Natural Sleep Remedies

Photography by: courtesy of Shutterstock
Natural Sleep Remedies

Limit your intake of alcohol, caffeine, and nicotine. Alcohol consumption can cause night wakefulness, while caffeine and nicotine are stimulants that keep you awake. Caffeine is found in chocolate, coffee, black teas, soft drinks, and many OTC cough and cold medicines.

Skip daytime naps. Some people find that an afternoon siesta improves alertness and reduces the symptoms of fatigue. But if you have insomnia, naps may leave you less sleepy at night.

Exercise several hours before bedtime. "A brisk walk or a bike ride in the early evening can release muscle tension and stress and promote deeper sleep that night," Kavey says. However, exercising too close to bedtime will boost adrenaline levels and keep you awake.

Get out of bed. "Insomniacs who stay in bed waiting to fall asleep are training their brains to associate wakefulness with being in bed," Sateia says. "You want to replace that message with one about bed as a place of relaxation and sleep. So restrict the amount of time you spend there. Don't watch television, read, pay bills, or do anything other than sleep in your bed until you've conquered your insomnia."

Get some acupuncture. "This can help balance the nervous system and clear the obstructions in muscle and nerve channels that might be causing stress and sleeplessness," explains Wong. A small-scale German study, published in Forschende Komplementarmedizin, found that acupuncture improved sleep quality (measured by polysomnography in a sleep laboratory as well as through patient interviews) when compared with a placebo group.

Sleepless cycles
Some people worry so much about sleeplessness that it keeps them from sleeping. "The longer they're awake, the more they worry about the impact that not sleeping will have on them the next day, and the worse the problem becomes," says Sateia. He suggests cognitive behavioral therapy as a way to recognize the distorted thought patterns that are part of insomnia and replace them with more calming, sleep-conducive alternatives.

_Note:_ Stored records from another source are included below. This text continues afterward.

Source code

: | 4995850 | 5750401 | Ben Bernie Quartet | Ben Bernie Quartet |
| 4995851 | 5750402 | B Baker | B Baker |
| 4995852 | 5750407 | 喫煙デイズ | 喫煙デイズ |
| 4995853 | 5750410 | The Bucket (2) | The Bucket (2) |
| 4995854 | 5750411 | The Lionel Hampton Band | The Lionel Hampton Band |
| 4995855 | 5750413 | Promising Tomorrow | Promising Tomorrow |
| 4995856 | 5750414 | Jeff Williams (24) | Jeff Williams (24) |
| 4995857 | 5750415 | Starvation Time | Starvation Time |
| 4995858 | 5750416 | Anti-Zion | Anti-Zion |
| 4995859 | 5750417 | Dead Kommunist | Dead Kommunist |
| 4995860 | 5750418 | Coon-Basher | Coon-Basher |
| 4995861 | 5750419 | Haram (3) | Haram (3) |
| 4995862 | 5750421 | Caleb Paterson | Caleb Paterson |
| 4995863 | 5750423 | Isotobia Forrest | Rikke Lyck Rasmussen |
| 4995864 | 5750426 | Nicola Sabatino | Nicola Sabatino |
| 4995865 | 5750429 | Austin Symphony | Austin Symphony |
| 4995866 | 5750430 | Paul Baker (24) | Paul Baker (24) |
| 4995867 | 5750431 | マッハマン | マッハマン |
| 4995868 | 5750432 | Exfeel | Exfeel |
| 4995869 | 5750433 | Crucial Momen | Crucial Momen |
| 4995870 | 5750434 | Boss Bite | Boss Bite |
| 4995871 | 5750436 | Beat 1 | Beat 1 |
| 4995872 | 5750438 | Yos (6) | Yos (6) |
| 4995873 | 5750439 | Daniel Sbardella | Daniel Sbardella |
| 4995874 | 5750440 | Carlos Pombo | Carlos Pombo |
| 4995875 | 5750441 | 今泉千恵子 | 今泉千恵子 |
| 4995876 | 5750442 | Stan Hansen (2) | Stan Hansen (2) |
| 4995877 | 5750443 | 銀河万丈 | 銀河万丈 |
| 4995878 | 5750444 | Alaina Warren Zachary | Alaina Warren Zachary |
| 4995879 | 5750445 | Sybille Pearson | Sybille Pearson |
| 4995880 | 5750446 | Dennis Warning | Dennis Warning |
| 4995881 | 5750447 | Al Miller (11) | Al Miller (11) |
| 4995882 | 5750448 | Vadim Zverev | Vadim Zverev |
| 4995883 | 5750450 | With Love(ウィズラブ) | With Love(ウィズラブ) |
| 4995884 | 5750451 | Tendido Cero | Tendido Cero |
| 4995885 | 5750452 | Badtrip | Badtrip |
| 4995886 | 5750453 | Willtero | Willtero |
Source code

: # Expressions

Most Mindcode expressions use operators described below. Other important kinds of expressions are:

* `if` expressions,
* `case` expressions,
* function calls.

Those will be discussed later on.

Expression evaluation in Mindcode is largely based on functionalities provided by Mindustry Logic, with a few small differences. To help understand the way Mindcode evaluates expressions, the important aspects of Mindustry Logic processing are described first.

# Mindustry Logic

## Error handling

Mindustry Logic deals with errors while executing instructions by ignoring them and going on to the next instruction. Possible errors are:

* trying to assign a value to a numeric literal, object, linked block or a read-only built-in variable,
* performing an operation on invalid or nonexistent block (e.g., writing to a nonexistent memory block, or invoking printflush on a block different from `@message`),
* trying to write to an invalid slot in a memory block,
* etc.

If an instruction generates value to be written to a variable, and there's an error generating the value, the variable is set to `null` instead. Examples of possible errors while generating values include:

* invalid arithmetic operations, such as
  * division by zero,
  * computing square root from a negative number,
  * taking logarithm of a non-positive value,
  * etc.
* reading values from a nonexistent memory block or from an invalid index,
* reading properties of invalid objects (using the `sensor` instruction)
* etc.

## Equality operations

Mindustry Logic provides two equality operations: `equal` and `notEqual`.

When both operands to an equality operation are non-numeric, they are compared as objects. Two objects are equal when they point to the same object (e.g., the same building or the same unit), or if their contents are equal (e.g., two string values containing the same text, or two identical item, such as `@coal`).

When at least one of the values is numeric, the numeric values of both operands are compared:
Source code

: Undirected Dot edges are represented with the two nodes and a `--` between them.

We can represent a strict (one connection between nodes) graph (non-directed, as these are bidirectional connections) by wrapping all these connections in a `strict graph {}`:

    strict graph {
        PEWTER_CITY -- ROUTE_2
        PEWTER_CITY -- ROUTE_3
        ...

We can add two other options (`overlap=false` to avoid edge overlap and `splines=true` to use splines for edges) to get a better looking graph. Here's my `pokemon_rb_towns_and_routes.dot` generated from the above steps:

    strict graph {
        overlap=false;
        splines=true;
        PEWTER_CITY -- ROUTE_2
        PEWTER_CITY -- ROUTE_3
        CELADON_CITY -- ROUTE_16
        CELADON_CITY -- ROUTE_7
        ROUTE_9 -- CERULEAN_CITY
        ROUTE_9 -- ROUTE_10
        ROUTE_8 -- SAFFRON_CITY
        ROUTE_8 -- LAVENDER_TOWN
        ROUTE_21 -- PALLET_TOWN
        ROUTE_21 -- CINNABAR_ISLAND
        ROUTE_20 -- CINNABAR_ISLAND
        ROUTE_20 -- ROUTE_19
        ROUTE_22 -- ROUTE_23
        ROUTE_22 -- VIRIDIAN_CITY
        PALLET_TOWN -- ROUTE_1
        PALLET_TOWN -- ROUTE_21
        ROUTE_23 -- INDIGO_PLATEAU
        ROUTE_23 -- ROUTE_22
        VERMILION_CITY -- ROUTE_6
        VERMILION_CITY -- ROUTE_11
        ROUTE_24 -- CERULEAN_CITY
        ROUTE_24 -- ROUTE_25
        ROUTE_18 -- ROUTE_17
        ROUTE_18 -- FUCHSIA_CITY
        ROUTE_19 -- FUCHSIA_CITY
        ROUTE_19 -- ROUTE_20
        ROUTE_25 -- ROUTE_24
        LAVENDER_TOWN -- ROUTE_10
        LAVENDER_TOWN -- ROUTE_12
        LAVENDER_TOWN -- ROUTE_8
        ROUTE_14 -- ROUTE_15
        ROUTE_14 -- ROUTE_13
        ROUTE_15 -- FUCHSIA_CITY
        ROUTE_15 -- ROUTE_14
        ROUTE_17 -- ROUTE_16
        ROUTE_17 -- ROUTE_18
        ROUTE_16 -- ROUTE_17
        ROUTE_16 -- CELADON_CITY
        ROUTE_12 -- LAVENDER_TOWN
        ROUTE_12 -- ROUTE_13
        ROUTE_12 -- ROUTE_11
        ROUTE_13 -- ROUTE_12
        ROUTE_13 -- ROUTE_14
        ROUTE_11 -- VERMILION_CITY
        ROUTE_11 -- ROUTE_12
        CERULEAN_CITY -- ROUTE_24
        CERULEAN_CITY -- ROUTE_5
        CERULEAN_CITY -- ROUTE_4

Most likely, some combination of lifestyle changes, natural supplements, and alternative therapies will finally bring you relief from all your tossing and turning in the wee hours. "Whichever route you go, make sure you do it with a doctor's supervision," Sateia cautions. "And remember that the first step toward getting a good night's sleep is to relax. So close your eyes, take a deep breath, and stop stressing about insomnia."